Angélique und ihre Begleiterin traten hinzu.

»Sieh dich vor, daß du sie nicht reizt«, flüsterte die Polackin. »Du kannst nicht wissen, wie bösartig sie sind! Sie würden uns genau wie ihren Hammel aufspießen, ohne eine Miene zu verziehen, und man würde nichts mehr von uns hören. Laß mich mit ihnen reden. Ich verstehe mich ein bißchen auf ihre Sprache .«

Ein hochgewachsener Bursche mit einer Pelzmütze löste sich aus dem Schein der lodernden Flammen und kam auf sie zu. Die beiden Frauen machten das Erkennungszeichen der Gaunerzunft, der Mann beantwortete es hochmütig, worauf die Polackin den Zweck ihres Besuchs erklärte. Angélique verstand keines der Worte, die sie wechselten. Sie bemühte sich, vom Gesicht des Zigeuners abzulesen, was er dachte, aber es war mittlerweile so dunkel geworden, daß sie seine Züge nicht mehr erkennen konnte.
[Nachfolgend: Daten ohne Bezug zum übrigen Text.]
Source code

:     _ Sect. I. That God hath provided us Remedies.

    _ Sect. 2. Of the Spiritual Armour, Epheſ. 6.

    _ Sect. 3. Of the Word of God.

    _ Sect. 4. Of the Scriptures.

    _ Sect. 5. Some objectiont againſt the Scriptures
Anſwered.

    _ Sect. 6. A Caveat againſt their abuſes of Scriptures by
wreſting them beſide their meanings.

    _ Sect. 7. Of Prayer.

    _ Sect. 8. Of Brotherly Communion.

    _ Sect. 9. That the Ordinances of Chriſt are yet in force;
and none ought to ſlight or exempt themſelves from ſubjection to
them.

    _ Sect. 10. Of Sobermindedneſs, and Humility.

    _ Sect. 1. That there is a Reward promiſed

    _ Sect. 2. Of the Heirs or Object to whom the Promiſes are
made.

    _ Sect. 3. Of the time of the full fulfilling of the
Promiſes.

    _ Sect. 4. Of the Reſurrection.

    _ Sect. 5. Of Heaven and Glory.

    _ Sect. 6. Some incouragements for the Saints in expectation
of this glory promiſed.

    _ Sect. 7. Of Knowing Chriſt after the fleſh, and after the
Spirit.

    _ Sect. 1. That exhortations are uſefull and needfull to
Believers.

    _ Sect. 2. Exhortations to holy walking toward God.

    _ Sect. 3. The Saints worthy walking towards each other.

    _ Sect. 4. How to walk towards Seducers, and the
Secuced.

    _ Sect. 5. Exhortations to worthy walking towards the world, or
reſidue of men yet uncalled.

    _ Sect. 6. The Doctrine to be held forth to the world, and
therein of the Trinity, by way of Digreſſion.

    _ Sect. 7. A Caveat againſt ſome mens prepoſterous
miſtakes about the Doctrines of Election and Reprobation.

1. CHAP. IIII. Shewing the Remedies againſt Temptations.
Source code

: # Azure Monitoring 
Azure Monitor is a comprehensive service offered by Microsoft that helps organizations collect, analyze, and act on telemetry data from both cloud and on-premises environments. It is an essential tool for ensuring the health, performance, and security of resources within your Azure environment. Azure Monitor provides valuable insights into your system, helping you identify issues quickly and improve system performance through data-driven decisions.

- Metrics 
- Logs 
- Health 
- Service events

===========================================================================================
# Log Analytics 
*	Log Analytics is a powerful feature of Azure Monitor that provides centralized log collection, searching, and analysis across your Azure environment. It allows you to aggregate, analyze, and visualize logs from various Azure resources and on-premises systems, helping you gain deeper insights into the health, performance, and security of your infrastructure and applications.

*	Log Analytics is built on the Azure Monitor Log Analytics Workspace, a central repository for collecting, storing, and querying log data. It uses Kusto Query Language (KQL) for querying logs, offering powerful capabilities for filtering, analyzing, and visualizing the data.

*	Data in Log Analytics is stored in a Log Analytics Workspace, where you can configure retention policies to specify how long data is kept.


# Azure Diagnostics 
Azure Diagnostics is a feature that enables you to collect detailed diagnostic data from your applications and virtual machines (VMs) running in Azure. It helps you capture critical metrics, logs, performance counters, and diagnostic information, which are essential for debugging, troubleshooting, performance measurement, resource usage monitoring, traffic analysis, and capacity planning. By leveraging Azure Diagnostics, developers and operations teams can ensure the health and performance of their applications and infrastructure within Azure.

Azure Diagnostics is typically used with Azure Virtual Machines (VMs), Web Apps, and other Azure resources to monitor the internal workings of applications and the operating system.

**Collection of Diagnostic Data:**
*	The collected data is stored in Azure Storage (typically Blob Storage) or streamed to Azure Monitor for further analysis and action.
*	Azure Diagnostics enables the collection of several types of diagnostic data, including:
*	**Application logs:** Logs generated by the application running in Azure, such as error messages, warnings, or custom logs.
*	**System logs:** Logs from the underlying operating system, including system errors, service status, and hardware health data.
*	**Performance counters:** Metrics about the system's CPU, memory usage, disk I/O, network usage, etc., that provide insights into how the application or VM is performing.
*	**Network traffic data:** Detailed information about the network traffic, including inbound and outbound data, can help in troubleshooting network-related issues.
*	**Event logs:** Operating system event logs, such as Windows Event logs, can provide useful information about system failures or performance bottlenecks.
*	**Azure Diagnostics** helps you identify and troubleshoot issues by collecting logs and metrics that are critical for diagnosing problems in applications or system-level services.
Schließlich holte die Polackin ihre Börse hervor; der Mann wog sie in der Hand, gab sie ihr zurück und entfernte sich zu den Lagerfeuern.
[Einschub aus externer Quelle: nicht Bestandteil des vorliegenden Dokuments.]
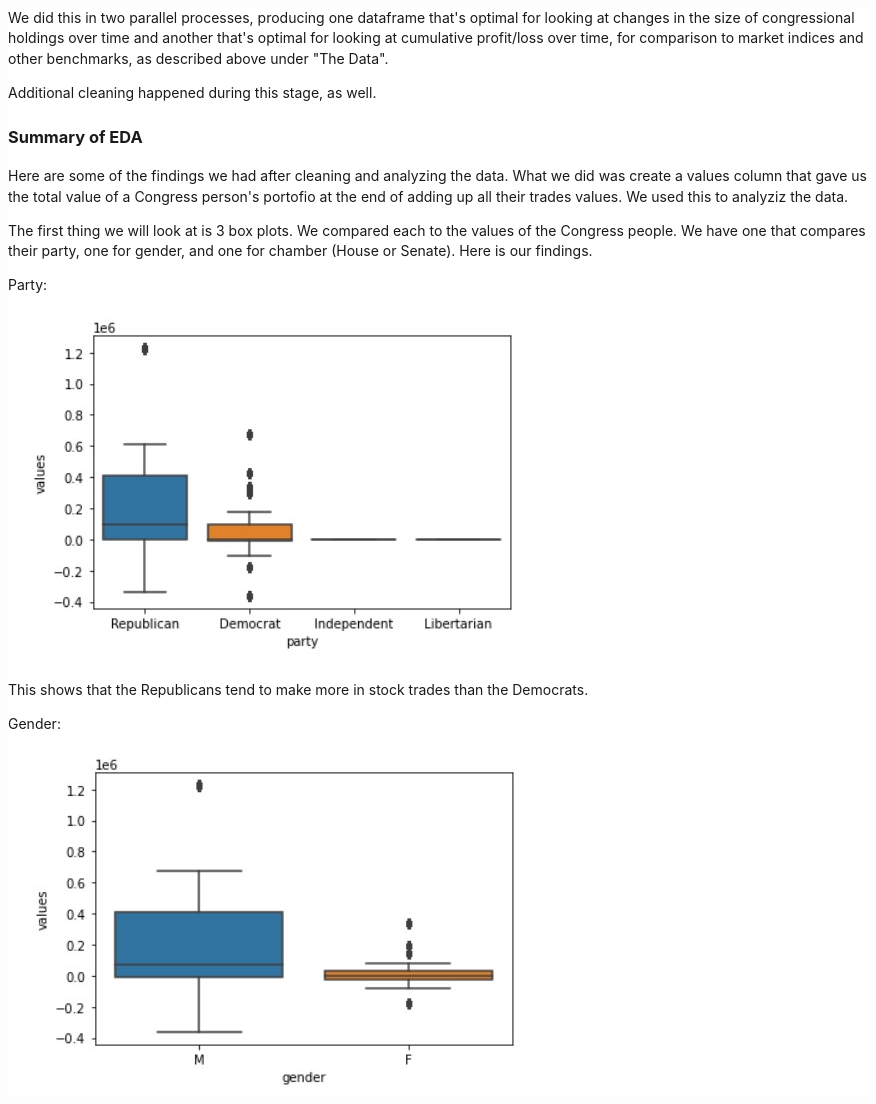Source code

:We did this in two parallel processes, producing one dataframe that's optimal for looking at changes in the size of congressional holdings over time and another that's optimal for looking at cumulative profit/loss over time, for comparison to market indices and other benchmarks, as described above under "The Data".

Additional cleaning happened during this stage, as well.
### Summary of EDA
Here are some of the findings we had after cleaning and analyzing the data. What we did was create a values column that gave us the total value of a Congress person's portofio at the end of adding up all their trades values. We used this to analyziz the data.

The first thing we will look at is 3 box plots. We compared each to the values of the Congress people. We have one that compares their party, one for gender, and one for chamber (House or Senate). Here is our findings.

Party:

![Alt_text](./images/party_box_plot.jpg)

This shows that the Republicans tend to make more in stock trades than the Democrats.

Gender:

![Alt_text](./images/gender_box_plot.jpg)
»Er sagt, er will mit seinen Leuten reden.«

Sie warteten eine Weile im eisigen Wind, der sich von der Ebene erhob, bis der Mann mit dem gleichen ruhigen und geschmeidigen Schritt zurückkam. Er äußerte ein paar Worte.

»Was sagt er?« fragte Angélique atemlos.

»Er sagt . daß sie das Kind nicht wieder hergeben wollen. Sie finden es schön und anmutig. Sie haben es schon liebgewonnen. Sie sagen, es sei alles so in Ordnung.«

»Aber das ist doch nicht möglich! Ich will mein Kind haben!« schrie Angélique.

Sie wollte zum Lager stürzen, doch die Polackin hielt sie energisch zurück. Der Zigeuner hatte seinen Degen gezogen. Andere kamen hinzu.

Die Dirne zog ihre Gefährtin zur Straße zurück.

»Du bist verrückt! Willst du unbedingt in dein Verderben rennen?«

»Das ist nicht möglich«, wiederholte Angélique. »Es muß etwas geschehen. Sie können Cantor nicht mit sich fortnehmen .«

»Reg dich nicht auf, so ist nun mal das Leben! Irgendwann einmal gehen die Kinder in die Ferne ... Ein bißchen früher oder später, das kommt aufs selbe raus. Ich hab’ ja auch Kinder gehabt. Weiß ich vielleicht, wo sie sind? Deshalb geht das Leben doch weiter!«

Angélique schüttelte den Kopf, um diese Stimme nicht hören zu müssen. Es mußte etwas geschehen .!

»Ich hab’ eine Idee«, erklärte sie. »Kehren wir nach Paris zurück.«

»Ja, kehren wir nach Paris zurück«, stimmte die Polackin zu.

Sie machten sich wieder auf den Weg. Angélique hatte sich in ihren schlechten Schuhen wundgelaufen. Ein feiner, dichter Regen rieselte herab. Der Wind klatschte ihr den durchnäßten Rock gegen die Beine. Sie fühlte sich der Erschöpfung nahe. Seit vierundzwanzig Stunden hatte sie nichts gegessen.